Skip to Content
Stephen Eckert Michael Monaghan Kurt Piwko Jennifer Keegan Josh Bemis
October 29, 2021 Article 14 min read
On October 28, the White House and Democratic leadership in Congress announced a framework deal on the Build Back Better Act (BBBA). Our tax experts discuss what’s happening in Congress, and what we know and don’t know about the BBBA. 
Walking up capital stepsOn Oct. 28, 2021, the White House and Democratic leadership in Congress announced a framework deal on the Build Back Better Act (BBBA). This reflects an evolution of the BBBA as core provisions continue to be modified during negotiations. Updated legislative text also emerged in the House, which largely corresponds with the framework deal. Although many steps remain in the process for the BBBA to become law, the framework represents a significant step forward. Here are our initial reactions to what these developments mean and what’s expected to come next.

What happened?

On September 15, the House Ways and Means Committee approved preliminary tax provisions of the BBBA. Since that time, the bill’s progress has slowed due to ongoing negotiations among Democratic members of Congress and the White House. A new breakthrough occurred on October 28 with the release of a framework deal. A few hours later, the House Rules Committee released updated legislative text that appears to follow much of that framework. However, that legislative text has not yet been publicly agreed to by key members of the House and Senate and that updated bill is not yet ready for a vote on the House floor.

We discussed the previous House Ways and Means draft of the BBBA in an alert describing the key tax proposals, a follow-up alert addressing the top surprises, quiet proposals with big impacts, and the expected proposals, and an alert discussing the estate, gift, and trust proposals.

What do we know about the framework and updated BBBA legislative text?

The BBBA framework includes broad social, environmental, and economic investment programs. The framework also makes significant changes to key tax provisions included in the previously released version of the BBBA. The most impactful clarifications from the framework and revised legislative text include:

  • Tax surcharge on individuals, estates, and trusts — The framework endorses the tax surcharge that was first announced in the Ways and Means version of the BBBA. However, the revised legislative text modifies this to include two tiers. Namely, individual taxpayers would be subject to a 5% surcharge on modified adjusted gross income (MAGI) in excess of $10 million and an additional 3% surcharge on MAGI in excess of $25 million. Those thresholds are reduced by 50% for married taxpayers filing separately (e.g., $5 million and $12.5 million). Estates and trusts would be subject to much lower thresholds of $200,000 and $500,000 of MAGI. Since the tax surcharge is levied on MAGI, it will apply to all types of income and will increase the effective tax rate applicable to capital gains, dividends, and ordinary income for applicable taxpayers.
  • Expansion of net investment income tax (NIIT) — The framework also adopts the expansion of the 3.8% NIIT that has been consistently advanced by the Biden administration and Democratic leadership in Congress. This would apply to taxpayers with MAGI in excess of $400,000 and would be assessed on all business income that is currently excluded from the NIIT to the extent that income is not already subject to self-employment tax.
  • Alternative minimum tax on large corporations — A new 15% minimum tax would be imposed on the financial statement profits of large corporations. Based on the updated legislative text, this would apply to corporations with average annual financial statement income over a three-year period in excess of $1 billion. Corporations in the U.S. that are subsidiaries of international financial reporting groups must also have income in excess of $100 million to be subject to this tax. Several types of corporate tax increases have been discussed over the past few months, but the framework utilizes this minimum tax on larger corporations in place of increasing the general corporate tax rate.

(Dataset records)

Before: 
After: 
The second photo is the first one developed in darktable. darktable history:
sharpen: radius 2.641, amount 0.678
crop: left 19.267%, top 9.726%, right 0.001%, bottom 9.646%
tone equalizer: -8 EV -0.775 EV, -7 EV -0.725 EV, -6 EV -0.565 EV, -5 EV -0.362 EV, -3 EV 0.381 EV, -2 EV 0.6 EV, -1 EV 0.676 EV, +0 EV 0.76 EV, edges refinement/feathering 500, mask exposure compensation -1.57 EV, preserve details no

...

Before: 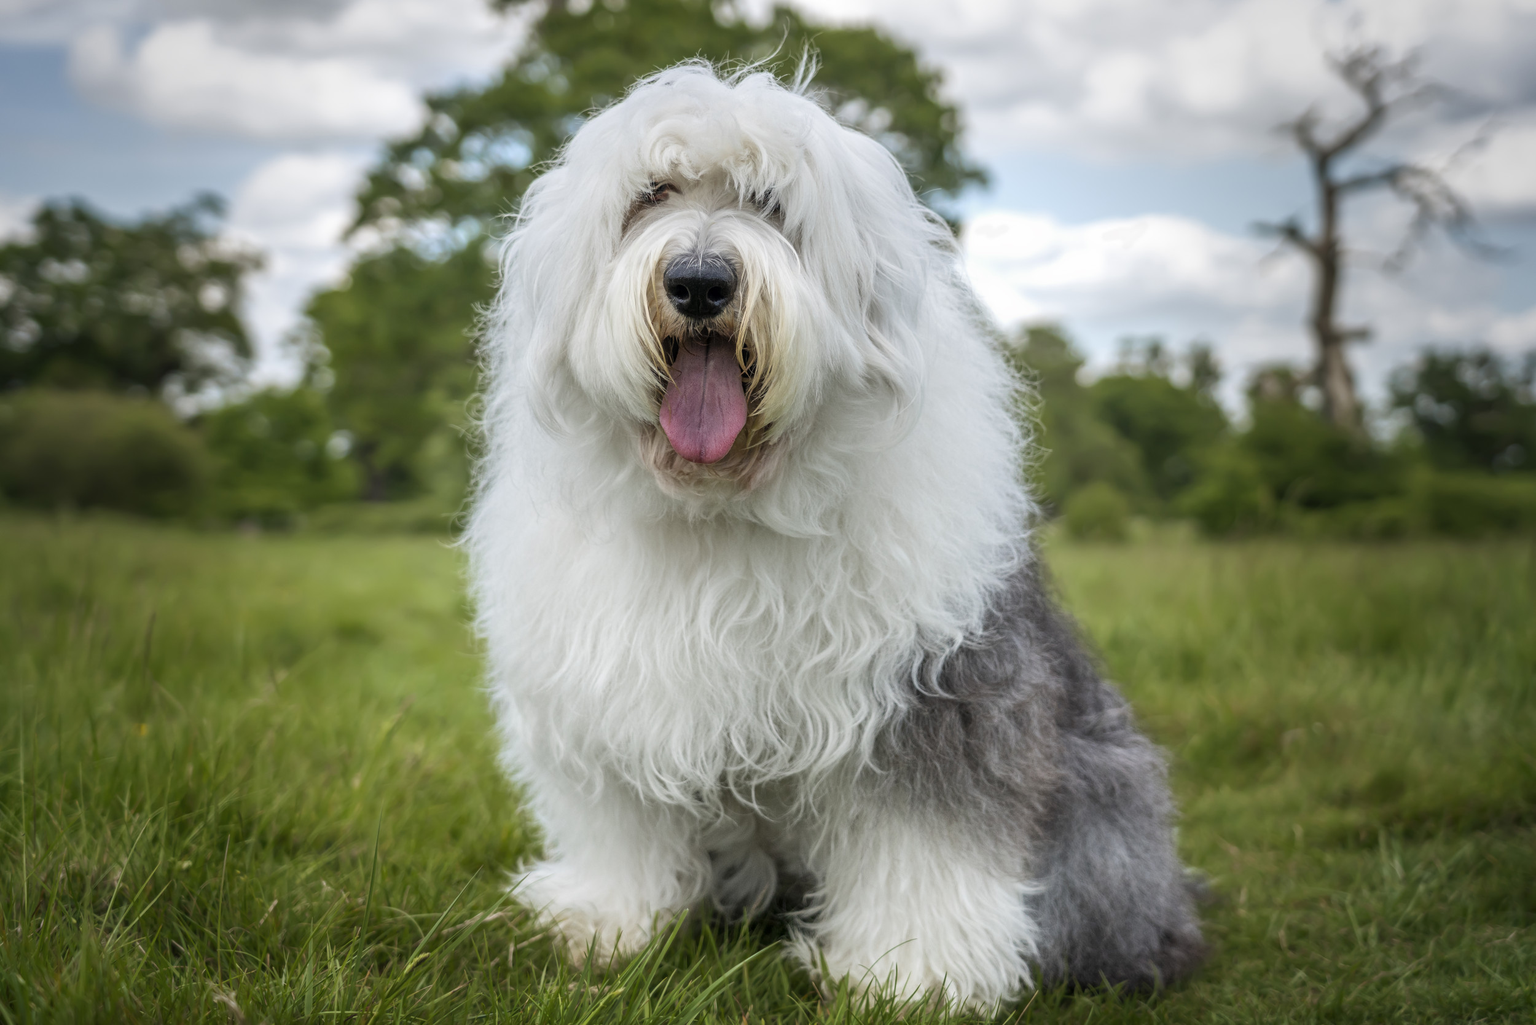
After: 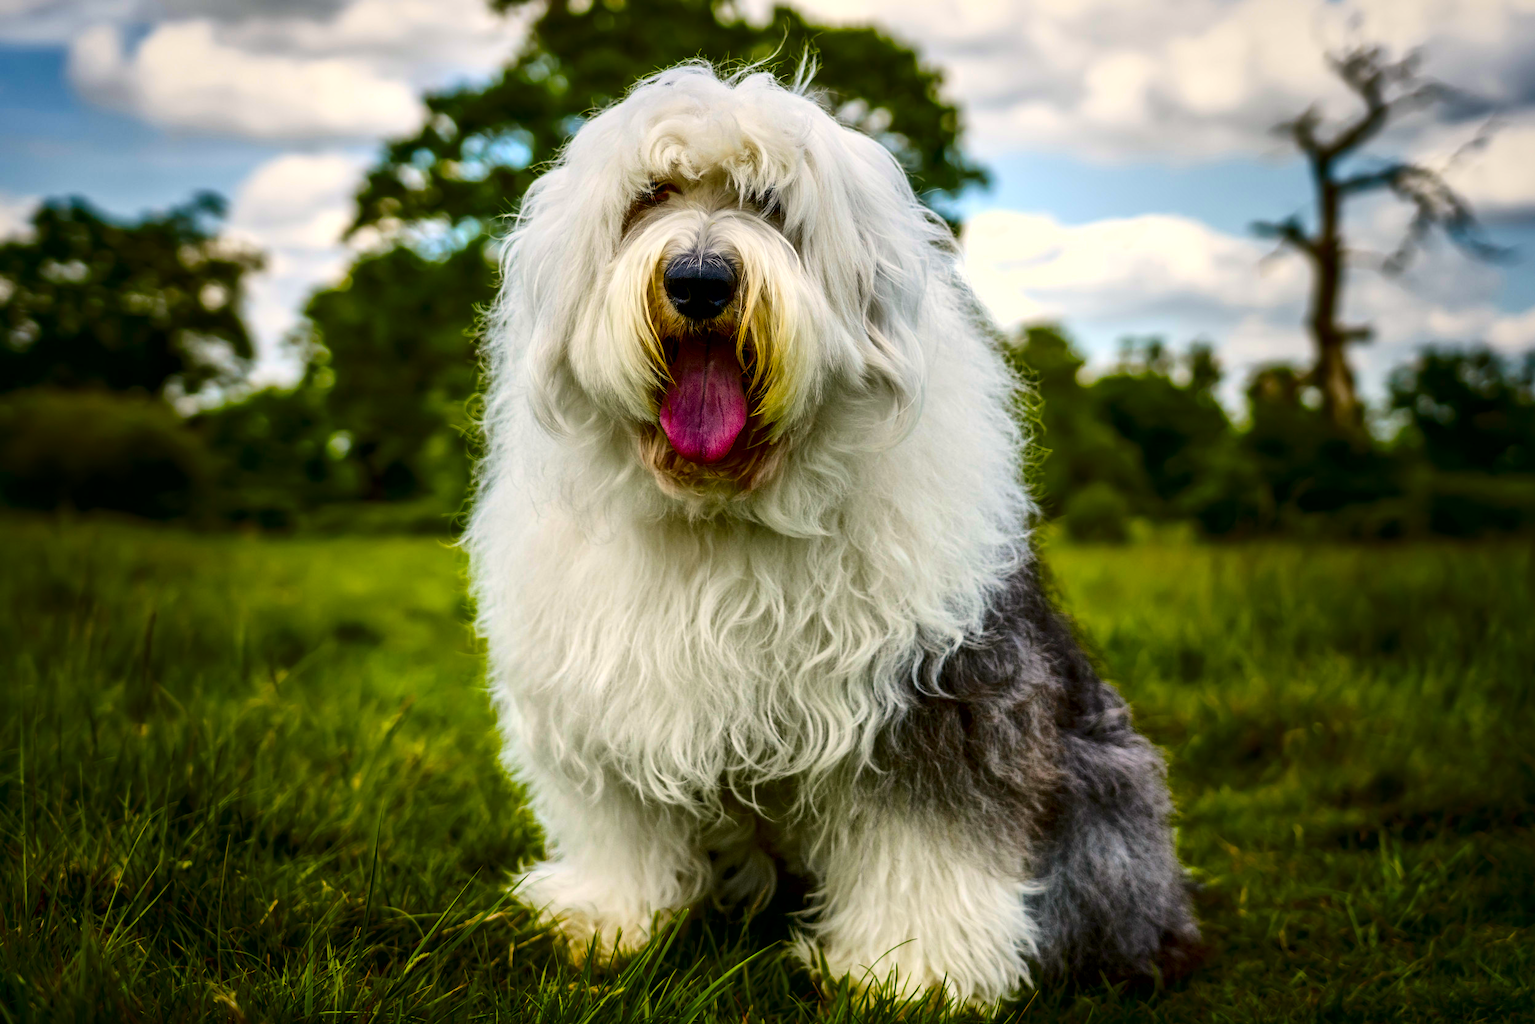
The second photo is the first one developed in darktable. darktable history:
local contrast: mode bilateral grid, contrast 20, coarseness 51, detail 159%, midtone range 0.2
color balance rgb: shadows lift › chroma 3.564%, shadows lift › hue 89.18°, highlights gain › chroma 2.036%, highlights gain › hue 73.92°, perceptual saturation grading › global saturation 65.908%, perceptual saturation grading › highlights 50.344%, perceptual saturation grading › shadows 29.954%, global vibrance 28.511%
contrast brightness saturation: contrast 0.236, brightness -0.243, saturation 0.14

Required task 1. In the Build Back Better Act article, which committee released updated legislative text a few hours after the framework deal?
Required task 2. Please copy the Build Back Better Act article from "On September 15, the" to "the House floor.".
Required task 3. Summarize the Build Back Better Act article in two sentences.
The listing has no connection to the Build Back Better Act article.

Worked answer 1. The House Rules Committee.

Worked answer 2.
On September 15, the House Ways and Means Committee approved preliminary tax provisions of the BBBA. Since that time, the bill’s progress has slowed due to ongoing negotiations among Democratic members of Congress and the White House. A new breakthrough occurred on October 28 with the release of a framework deal. A few hours later, the House Rules Committee released updated legislative text that appears to follow much of that framework. However, that legislative text has not yet been publicly agreed to by key members of the House and Senate and that updated bill is not yet ready for a vote on the House floor.

Worked answer 3. On October 28, 2021, the White House and Democratic leadership in Congress announced a framework deal on the Build Back Better Act, and the House Rules Committee released updated legislative text that largely follows it, though that bill is not yet ready for a House floor vote. The framework and revised text include a two-tier surcharge on individuals, estates, and trusts, an expansion of the 3.8% net investment income tax, and a new 15% minimum tax on the financial statement profits of large corporations.